**MATERIAL PROVIDED:**
────────

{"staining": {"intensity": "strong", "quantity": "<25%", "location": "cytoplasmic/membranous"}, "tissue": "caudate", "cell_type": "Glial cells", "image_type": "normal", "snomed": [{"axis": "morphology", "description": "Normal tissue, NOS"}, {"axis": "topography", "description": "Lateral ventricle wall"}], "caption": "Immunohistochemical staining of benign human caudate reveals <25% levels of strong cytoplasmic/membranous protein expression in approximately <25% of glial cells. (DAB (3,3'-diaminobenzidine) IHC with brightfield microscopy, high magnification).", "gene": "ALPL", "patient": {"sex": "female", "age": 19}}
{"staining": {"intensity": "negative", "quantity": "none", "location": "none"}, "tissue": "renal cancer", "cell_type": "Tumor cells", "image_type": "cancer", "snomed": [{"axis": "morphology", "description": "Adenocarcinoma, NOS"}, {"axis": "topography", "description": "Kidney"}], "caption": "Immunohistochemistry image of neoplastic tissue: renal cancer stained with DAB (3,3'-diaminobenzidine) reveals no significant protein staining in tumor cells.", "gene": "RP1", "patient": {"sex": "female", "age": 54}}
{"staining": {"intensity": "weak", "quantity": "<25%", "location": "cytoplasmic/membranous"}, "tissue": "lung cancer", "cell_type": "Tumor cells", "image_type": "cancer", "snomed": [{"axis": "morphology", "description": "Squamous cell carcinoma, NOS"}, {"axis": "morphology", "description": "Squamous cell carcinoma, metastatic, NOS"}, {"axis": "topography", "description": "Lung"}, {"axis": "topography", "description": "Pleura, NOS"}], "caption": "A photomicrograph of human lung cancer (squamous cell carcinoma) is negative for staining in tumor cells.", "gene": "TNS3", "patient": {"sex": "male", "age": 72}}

────────

**EXERCISE OBJECTIVE:** The answer should contain every line of the data, unchanged.

**SOLUTION FOR THIS EXERCISE:**
{"staining": {"intensity": "strong", "quantity": "<25%", "location": "cytoplasmic/membranous"}, "tissue": "caudate", "cell_type": "Glial cells", "image_type": "normal", "snomed": [{"axis": "morphology", "description": "Normal tissue, NOS"}, {"axis": "topography", "description": "Lateral ventricle wall"}], "caption": "Immunohistochemical staining of benign human caudate reveals <25% levels of strong cytoplasmic/membranous protein expression in approximately <25% of glial cells. (DAB (3,3'-diaminobenzidine) IHC with brightfield microscopy, high magnification).", "gene": "ALPL", "patient": {"sex": "female", "age": 19}}
{"staining": {"intensity": "negative", "quantity": "none", "location": "none"}, "tissue": "renal cancer", "cell_type": "Tumor cells", "image_type": "cancer", "snomed": [{"axis": "morphology", "description": "Adenocarcinoma, NOS"}, {"axis": "topography", "description": "Kidney"}], "caption": "Immunohistochemistry image of neoplastic tissue: renal cancer stained with DAB (3,3'-diaminobenzidine) reveals no significant protein staining in tumor cells.", "gene": "RP1", "patient": {"sex": "female", "age": 54}}
{"staining": {"intensity": "weak", "quantity": "<25%", "location": "cytoplasmic/membranous"}, "tissue": "lung cancer", "cell_type": "Tumor cells", "image_type": "cancer", "snomed": [{"axis": "morphology", "description": "Squamous cell carcinoma, NOS"}, {"axis": "morphology", "description": "Squamous cell carcinoma, metastatic, NOS"}, {"axis": "topography", "description": "Lung"}, {"axis": "topography", "description": "Pleura, NOS"}], "caption": "A photomicrograph of human lung cancer (squamous cell carcinoma) is negative for staining in tumor cells.", "gene": "TNS3", "patient": {"sex": "male", "age": 72}}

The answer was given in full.